**Problem details**
Collect every line of the data below that contains the string "بعيدك", treating uppercase and lowercase as distinct.

**Source material**
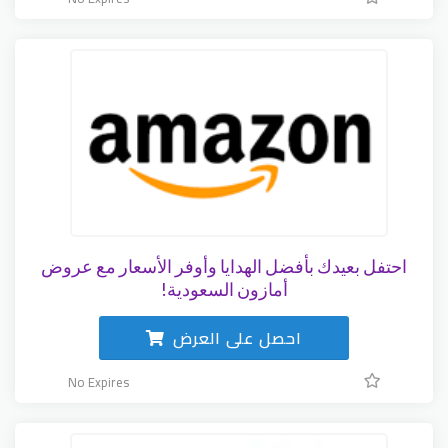
احتفل بعيدك بأفضل الهدايا وأوفر الأسعار مع عروض
أمازون السعودية!
احصل على العرض
No Expires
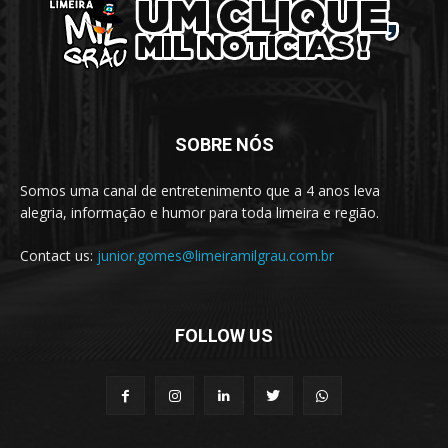
SOBRE NÓS
Somos uma canal de entretenimento que a 4 anos leva
alegria, informação e humor para toda limeira e região.
Contact us:
junior.gomes@limeiramilgrau.com.br
FOLLOW US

**Task answer**
احتفل بعيدك بأفضل الهدايا وأوفر الأسعار مع عروض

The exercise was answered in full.